Una vez de regreso en el hotel que cuenta con 27 pisos y 458 suites y habitaciones, se puede visitar el executive lounge, lugar ideal para admirar el atardecer citadino. En la noche del sábado se puede vivir un producto turístico que este año cumplió 38 años de realizarse de manera ininterrumpida, me estoy refiriendo a las Cenas Medievales del restaurante Mesón del Cid, ubicado en la calle de Humboldt 61 a tan solo tres cuadras del Hilton México City.
Para el domingo un buen descanso en el SPA permite a todos los visitantes tomar energía para iniciar una nueva semana de trabajo. Para cerrar el día con broche de oro se puede disfrutar del brunch que se ofrece en la Terraza Alameda, con vista panorámica en un jardín réplica de la Alameda Central.

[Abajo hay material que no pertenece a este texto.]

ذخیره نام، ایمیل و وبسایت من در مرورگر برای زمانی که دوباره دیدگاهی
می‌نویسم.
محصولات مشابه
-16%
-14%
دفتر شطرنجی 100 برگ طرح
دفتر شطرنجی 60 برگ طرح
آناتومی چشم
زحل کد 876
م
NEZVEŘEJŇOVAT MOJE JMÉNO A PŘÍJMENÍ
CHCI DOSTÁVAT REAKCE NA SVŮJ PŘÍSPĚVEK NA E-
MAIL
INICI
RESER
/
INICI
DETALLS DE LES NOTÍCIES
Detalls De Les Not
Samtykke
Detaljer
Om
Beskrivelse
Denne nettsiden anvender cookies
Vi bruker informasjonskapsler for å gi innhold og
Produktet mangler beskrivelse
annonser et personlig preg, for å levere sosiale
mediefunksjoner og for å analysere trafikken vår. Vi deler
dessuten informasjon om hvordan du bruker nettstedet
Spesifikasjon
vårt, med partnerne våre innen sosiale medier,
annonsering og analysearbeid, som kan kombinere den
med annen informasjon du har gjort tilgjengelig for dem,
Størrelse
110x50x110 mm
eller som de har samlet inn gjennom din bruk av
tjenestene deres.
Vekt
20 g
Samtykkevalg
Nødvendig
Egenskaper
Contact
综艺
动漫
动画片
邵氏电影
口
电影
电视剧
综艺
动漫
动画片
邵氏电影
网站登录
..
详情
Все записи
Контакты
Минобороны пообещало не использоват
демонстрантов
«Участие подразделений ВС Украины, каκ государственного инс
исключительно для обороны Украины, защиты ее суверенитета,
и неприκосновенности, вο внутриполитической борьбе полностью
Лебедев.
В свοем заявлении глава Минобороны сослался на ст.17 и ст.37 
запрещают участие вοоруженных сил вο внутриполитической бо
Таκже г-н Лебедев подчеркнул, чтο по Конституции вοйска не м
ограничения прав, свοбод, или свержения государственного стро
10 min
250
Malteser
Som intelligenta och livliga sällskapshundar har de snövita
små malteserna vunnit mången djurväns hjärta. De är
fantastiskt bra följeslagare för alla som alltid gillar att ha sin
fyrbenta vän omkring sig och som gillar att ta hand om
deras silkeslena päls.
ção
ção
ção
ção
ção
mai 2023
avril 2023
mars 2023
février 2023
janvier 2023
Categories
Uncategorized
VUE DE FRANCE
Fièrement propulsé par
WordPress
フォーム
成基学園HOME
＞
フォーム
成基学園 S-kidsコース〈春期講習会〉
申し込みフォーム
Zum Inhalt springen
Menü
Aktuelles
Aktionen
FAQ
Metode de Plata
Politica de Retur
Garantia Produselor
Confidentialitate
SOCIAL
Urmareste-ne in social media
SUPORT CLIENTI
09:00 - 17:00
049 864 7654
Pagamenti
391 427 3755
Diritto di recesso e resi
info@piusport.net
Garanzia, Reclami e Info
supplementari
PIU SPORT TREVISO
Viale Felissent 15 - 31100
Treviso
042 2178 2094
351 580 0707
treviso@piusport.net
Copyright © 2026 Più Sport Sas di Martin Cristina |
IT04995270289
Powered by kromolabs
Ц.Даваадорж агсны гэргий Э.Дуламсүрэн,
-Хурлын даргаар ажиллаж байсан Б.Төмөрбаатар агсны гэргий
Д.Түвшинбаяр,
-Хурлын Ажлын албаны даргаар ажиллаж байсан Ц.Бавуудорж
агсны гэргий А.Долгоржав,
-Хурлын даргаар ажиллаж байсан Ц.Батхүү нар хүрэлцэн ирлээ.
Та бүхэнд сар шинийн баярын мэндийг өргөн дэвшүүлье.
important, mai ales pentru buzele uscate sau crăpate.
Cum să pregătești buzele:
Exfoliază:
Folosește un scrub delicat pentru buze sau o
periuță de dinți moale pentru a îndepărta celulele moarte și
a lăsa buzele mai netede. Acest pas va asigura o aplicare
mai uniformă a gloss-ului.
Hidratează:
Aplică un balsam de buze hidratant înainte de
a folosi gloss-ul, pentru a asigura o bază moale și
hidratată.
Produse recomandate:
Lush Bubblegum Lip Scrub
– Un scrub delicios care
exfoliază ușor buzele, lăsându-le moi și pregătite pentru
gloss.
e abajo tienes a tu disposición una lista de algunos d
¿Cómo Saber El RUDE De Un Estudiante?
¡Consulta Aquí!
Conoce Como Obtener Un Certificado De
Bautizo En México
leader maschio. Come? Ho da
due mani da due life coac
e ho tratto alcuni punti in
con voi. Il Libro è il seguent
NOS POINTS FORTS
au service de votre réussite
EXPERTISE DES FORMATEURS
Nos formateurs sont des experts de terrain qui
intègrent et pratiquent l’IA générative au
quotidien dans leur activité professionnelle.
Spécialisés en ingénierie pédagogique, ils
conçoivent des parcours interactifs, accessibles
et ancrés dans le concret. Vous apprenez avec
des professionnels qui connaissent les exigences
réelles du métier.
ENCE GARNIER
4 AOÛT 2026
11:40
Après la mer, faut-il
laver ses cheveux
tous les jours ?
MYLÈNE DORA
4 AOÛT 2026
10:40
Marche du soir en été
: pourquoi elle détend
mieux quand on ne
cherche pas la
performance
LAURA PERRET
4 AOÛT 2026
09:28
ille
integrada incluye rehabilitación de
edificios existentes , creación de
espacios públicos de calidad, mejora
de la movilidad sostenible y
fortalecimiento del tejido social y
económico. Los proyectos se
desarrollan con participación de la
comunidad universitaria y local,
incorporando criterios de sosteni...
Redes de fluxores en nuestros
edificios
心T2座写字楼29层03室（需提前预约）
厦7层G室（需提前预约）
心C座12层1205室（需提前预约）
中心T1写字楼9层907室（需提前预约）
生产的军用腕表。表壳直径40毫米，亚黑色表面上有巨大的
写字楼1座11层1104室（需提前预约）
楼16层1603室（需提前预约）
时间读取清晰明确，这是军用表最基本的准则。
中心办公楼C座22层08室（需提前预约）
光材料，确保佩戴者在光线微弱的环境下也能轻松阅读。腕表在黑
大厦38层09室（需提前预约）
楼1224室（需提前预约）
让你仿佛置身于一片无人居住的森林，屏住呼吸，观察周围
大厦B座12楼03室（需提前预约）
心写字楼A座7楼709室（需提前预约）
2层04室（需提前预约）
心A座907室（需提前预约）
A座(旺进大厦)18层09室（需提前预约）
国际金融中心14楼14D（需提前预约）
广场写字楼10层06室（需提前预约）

Otra opción para comer sin necesidad de salir del hotel se encuentra en el restaurante El Cardenal, cuya carta se distingue por ofrecer gastronomía cien por ciento mexicana elaborada con altos estándares de calidad, si decide hacer un desayuno en este tradicional lugar es muy recomendable tomar chocolate, pan recién horneado y las natas de leche bronca; entre las sugerencias destaca los tacos de barbacoa, la tortilla de huevo con escámoles, el aporreado o bien las gorditas hidalguenses.
Un fin de semana en nuestra ciudad nos permite reencontrarnos con nuestro pasado y apreciar nuestro presente ¡Atrévete! ¡Vive tu Ciudad!